I CLASSICI DI MICROMEGA: ‘Sopra l’Officio dell’Inquisizione’ di Paolo Sarpi presentato da Adriano Prosperi

Adriano Prosperi

Non finì sul rogo come il suo contemporaneo Giordano Bruno solo perché era cittadino veneziano, ed è proprio in qualità di consulente della Repubblica di Venezia che Sarpi scrisse questo trattato sull’Inquisizione. Un testo che non mette tanto in discussione l’istituzione in sé – erano tempi in cui le agitazioni religiose si traducevano immediatamente in rivolgimenti politici – ma difende a spada tratta le prerogative di Venezia contro le pretese di potere ‘totato’ della Chiesa di Roma. Un primo nucleo di separazione fra Stato e Chiesa, dunque. Un primo barlume di laicità.

Si è discusso sempre con grande passione intorno al tribunale dell’Inquisizione ecclesiastica contro gli eretici. La domanda di fondo che si fa avanti ogni volta si può formulare così: fu una istituzione giuridica necessaria e retta da regole severe o una spietata macchina dell’arbitrio di un potere clericale eretta contro la libertà di coscienza?

Il conflitto tra i sostenitori dell’una e dell’altra tesi dura da secoli, alimentato dal contrasto ideologico intorno all’istituzione Chiesa e dalla difesa che il corpo ecclesiastico ha opposto agli attacchi della cultura filoprotestante liberale. Ma in tempi recenti, a partire dal Concilio Vaticano II, è avvenuto un progressivo distacco di una notevole porzione del mondo cattolico da questa parte del suo passato. Se ne è fatto interprete il pontificato di Karol Wojtyła, che ha tra l’altro affidato la materia alla ricerca storica aprendo agli studiosi l’archivio centrale romano del Sant’Uffizio.

Di fatto, oggi gli studiosi di storia si attardano molto meno in polemiche ideologiche e discussioni di carattere generale. Tuttavia quella domanda che abbiamo evocato si presenta ancora negli studi di carattere storico-giuridico. Un tempo la risposta degli inquisitori di professione era un rinvio alla legittimazione divina: come scrisse lo spagnolo Luis de Páramo (1598), era stato Dio padre ad aver fondato l’Inquisizione quando aveva interrogato Adamo ed Eva nel Paradiso terreste. Dio sapeva bene quale peccato avessero commesso ma la domanda era stata formulata per ottenere la confessione del colpevole: esattamente ciò che avevano fatto in seguito gli inquisitori dell’eretica pravità.

ESTRATTI DEI DATI:
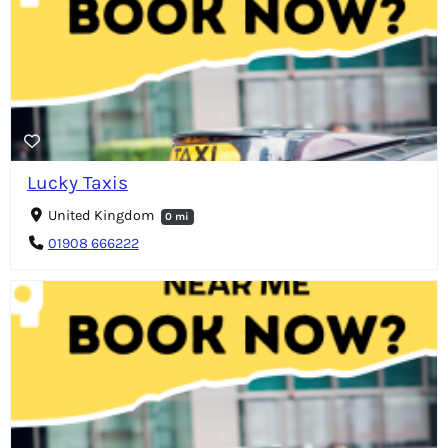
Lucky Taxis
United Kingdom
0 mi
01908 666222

...

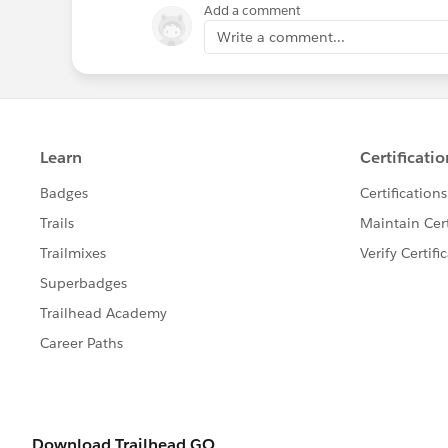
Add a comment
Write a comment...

---

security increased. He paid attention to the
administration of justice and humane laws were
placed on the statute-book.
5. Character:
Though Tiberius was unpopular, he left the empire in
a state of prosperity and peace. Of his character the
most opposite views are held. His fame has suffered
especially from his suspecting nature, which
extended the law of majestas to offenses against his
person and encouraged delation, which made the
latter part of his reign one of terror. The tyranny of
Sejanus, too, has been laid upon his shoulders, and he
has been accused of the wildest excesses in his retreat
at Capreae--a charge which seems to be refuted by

COSE DA FARE:
[a] Cita dal brano sull'Inquisizione il passo che comincia con le parole "Si è discusso" e termina dopo "libertà di coscienza?", senza cambiare nulla.
[b] Nel brano sull'Inquisizione, quale pontificato ha aperto agli studiosi l'archivio centrale romano del Sant'Uffizio?

SOLUZIONI:
[a]
Si è discusso sempre con grande passione intorno al tribunale dell’Inquisizione ecclesiastica contro gli eretici. La domanda di fondo che si fa avanti ogni volta si può formulare così: fu una istituzione giuridica necessaria e retta da regole severe o una spietata macchina dell’arbitrio di un potere clericale eretta contro la libertà di coscienza?

[b] Il pontificato di Karol Wojtyła.